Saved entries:

Start of Block

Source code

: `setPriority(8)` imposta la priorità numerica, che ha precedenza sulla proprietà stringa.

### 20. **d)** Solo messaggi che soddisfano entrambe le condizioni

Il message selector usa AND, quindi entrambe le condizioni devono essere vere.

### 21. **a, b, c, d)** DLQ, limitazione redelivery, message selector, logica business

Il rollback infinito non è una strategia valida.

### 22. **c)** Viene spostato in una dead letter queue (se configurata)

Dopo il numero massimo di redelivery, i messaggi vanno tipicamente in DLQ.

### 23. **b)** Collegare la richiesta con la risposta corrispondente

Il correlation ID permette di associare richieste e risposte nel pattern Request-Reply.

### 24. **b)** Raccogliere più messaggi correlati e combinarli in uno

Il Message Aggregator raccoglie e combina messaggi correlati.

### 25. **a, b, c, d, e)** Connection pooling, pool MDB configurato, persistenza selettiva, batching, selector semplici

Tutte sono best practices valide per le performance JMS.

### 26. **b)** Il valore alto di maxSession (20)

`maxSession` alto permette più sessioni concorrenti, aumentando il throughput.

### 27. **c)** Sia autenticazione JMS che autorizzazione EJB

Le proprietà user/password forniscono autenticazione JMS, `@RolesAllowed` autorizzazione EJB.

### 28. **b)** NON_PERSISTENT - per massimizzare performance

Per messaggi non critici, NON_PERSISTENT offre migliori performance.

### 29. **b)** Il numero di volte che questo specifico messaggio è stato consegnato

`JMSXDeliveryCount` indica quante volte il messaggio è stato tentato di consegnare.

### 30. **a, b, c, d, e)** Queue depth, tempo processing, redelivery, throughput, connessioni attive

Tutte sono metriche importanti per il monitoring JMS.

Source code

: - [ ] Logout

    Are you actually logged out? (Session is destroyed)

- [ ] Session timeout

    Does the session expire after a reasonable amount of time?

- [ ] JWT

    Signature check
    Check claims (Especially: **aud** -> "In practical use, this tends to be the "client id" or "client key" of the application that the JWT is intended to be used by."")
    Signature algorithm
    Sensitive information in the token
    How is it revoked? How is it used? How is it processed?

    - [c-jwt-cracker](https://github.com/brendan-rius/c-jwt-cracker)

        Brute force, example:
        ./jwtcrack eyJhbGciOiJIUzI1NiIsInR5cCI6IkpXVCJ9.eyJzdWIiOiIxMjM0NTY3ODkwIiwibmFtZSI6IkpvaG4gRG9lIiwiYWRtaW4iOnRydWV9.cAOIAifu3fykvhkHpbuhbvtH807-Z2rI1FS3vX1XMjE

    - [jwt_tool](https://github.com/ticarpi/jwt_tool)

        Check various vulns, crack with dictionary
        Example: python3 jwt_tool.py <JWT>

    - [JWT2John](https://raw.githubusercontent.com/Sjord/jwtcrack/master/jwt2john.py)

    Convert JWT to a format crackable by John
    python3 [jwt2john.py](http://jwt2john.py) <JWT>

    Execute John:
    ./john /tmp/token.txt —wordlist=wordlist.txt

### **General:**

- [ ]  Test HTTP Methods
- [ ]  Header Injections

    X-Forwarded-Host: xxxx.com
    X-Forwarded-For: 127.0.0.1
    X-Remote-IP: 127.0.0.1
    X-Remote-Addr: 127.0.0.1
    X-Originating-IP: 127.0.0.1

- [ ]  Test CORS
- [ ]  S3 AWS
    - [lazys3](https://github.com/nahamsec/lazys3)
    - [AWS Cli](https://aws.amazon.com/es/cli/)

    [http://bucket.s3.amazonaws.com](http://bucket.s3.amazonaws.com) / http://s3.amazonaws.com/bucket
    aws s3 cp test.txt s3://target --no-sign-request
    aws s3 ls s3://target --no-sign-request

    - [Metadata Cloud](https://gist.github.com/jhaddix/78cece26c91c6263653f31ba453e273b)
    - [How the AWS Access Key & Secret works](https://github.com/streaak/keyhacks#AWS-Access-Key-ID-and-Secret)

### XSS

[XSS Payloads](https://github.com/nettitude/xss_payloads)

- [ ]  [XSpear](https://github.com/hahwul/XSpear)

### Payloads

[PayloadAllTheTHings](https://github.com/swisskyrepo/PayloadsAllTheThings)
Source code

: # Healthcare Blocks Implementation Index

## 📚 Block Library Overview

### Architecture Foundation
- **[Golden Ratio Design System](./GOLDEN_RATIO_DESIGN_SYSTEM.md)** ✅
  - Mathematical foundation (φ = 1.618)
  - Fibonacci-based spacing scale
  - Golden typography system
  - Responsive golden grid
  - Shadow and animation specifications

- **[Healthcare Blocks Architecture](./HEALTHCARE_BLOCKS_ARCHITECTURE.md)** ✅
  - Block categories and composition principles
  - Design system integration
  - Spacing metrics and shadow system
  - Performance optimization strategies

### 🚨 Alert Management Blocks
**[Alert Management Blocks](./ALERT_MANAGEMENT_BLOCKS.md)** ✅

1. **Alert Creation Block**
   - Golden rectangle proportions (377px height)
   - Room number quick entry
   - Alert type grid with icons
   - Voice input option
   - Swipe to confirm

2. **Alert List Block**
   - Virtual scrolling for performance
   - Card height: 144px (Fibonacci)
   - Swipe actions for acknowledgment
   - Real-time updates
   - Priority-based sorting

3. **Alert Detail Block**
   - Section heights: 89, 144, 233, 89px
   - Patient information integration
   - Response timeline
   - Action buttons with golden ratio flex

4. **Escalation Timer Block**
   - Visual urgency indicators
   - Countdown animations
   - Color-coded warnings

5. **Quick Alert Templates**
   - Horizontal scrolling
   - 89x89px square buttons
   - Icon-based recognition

End of Block

TASK TO COMPLETE: Set down each entry again, exactly as written.

TASK RESULT:
Source code

: `setPriority(8)` imposta la priorità numerica, che ha precedenza sulla proprietà stringa.

### 20. **d)** Solo messaggi che soddisfano entrambe le condizioni

Il message selector usa AND, quindi entrambe le condizioni devono essere vere.

### 21. **a, b, c, d)** DLQ, limitazione redelivery, message selector, logica business

Il rollback infinito non è una strategia valida.

### 22. **c)** Viene spostato in una dead letter queue (se configurata)

Dopo il numero massimo di redelivery, i messaggi vanno tipicamente in DLQ.

### 23. **b)** Collegare la richiesta con la risposta corrispondente

Il correlation ID permette di associare richieste e risposte nel pattern Request-Reply.

### 24. **b)** Raccogliere più messaggi correlati e combinarli in uno

Il Message Aggregator raccoglie e combina messaggi correlati.

### 25. **a, b, c, d, e)** Connection pooling, pool MDB configurato, persistenza selettiva, batching, selector semplici

Tutte sono best practices valide per le performance JMS.

### 26. **b)** Il valore alto di maxSession (20)

`maxSession` alto permette più sessioni concorrenti, aumentando il throughput.

### 27. **c)** Sia autenticazione JMS che autorizzazione EJB

Le proprietà user/password forniscono autenticazione JMS, `@RolesAllowed` autorizzazione EJB.

### 28. **b)** NON_PERSISTENT - per massimizzare performance

Per messaggi non critici, NON_PERSISTENT offre migliori performance.

### 29. **b)** Il numero di volte che questo specifico messaggio è stato consegnato

`JMSXDeliveryCount` indica quante volte il messaggio è stato tentato di consegnare.

### 30. **a, b, c, d, e)** Queue depth, tempo processing, redelivery, throughput, connessioni attive

Tutte sono metriche importanti per il monitoring JMS.

Source code

: - [ ] Logout

    Are you actually logged out? (Session is destroyed)

- [ ] Session timeout

    Does the session expire after a reasonable amount of time?

- [ ] JWT

    Signature check
    Check claims (Especially: **aud** -> "In practical use, this tends to be the "client id" or "client key" of the application that the JWT is intended to be used by."")
    Signature algorithm
    Sensitive information in the token
    How is it revoked? How is it used? How is it processed?

    - [c-jwt-cracker](https://github.com/brendan-rius/c-jwt-cracker)

        Brute force, example:
        ./jwtcrack eyJhbGciOiJIUzI1NiIsInR5cCI6IkpXVCJ9.eyJzdWIiOiIxMjM0NTY3ODkwIiwibmFtZSI6IkpvaG4gRG9lIiwiYWRtaW4iOnRydWV9.cAOIAifu3fykvhkHpbuhbvtH807-Z2rI1FS3vX1XMjE

    - [jwt_tool](https://github.com/ticarpi/jwt_tool)

        Check various vulns, crack with dictionary
        Example: python3 jwt_tool.py <JWT>

    - [JWT2John](https://raw.githubusercontent.com/Sjord/jwtcrack/master/jwt2john.py)

    Convert JWT to a format crackable by John
    python3 [jwt2john.py](http://jwt2john.py) <JWT>

    Execute John:
    ./john /tmp/token.txt —wordlist=wordlist.txt

### **General:**

- [ ]  Test HTTP Methods
- [ ]  Header Injections

    X-Forwarded-Host: xxxx.com
    X-Forwarded-For: 127.0.0.1
    X-Remote-IP: 127.0.0.1
    X-Remote-Addr: 127.0.0.1
    X-Originating-IP: 127.0.0.1

- [ ]  Test CORS
- [ ]  S3 AWS
    - [lazys3](https://github.com/nahamsec/lazys3)
    - [AWS Cli](https://aws.amazon.com/es/cli/)

    [http://bucket.s3.amazonaws.com](http://bucket.s3.amazonaws.com) / http://s3.amazonaws.com/bucket
    aws s3 cp test.txt s3://target --no-sign-request
    aws s3 ls s3://target --no-sign-request

    - [Metadata Cloud](https://gist.github.com/jhaddix/78cece26c91c6263653f31ba453e273b)
    - [How the AWS Access Key & Secret works](https://github.com/streaak/keyhacks#AWS-Access-Key-ID-and-Secret)

### XSS

[XSS Payloads](https://github.com/nettitude/xss_payloads)

- [ ]  [XSpear](https://github.com/hahwul/XSpear)

### Payloads

[PayloadAllTheTHings](https://github.com/swisskyrepo/PayloadsAllTheThings)
Source code

: # Healthcare Blocks Implementation Index

## 📚 Block Library Overview

### Architecture Foundation
- **[Golden Ratio Design System](./GOLDEN_RATIO_DESIGN_SYSTEM.md)** ✅
  - Mathematical foundation (φ = 1.618)
  - Fibonacci-based spacing scale
  - Golden typography system
  - Responsive golden grid
  - Shadow and animation specifications

- **[Healthcare Blocks Architecture](./HEALTHCARE_BLOCKS_ARCHITECTURE.md)** ✅
  - Block categories and composition principles
  - Design system integration
  - Spacing metrics and shadow system
  - Performance optimization strategies

### 🚨 Alert Management Blocks
**[Alert Management Blocks](./ALERT_MANAGEMENT_BLOCKS.md)** ✅

1. **Alert Creation Block**
   - Golden rectangle proportions (377px height)
   - Room number quick entry
   - Alert type grid with icons
   - Voice input option
   - Swipe to confirm

2. **Alert List Block**
   - Virtual scrolling for performance
   - Card height: 144px (Fibonacci)
   - Swipe actions for acknowledgment
   - Real-time updates
   - Priority-based sorting

3. **Alert Detail Block**
   - Section heights: 89, 144, 233, 89px
   - Patient information integration
   - Response timeline
   - Action buttons with golden ratio flex

4. **Escalation Timer Block**
   - Visual urgency indicators
   - Countdown animations
   - Color-coded warnings

5. **Quick Alert Templates**
   - Horizontal scrolling
   - 89x89px square buttons
   - Icon-based recognition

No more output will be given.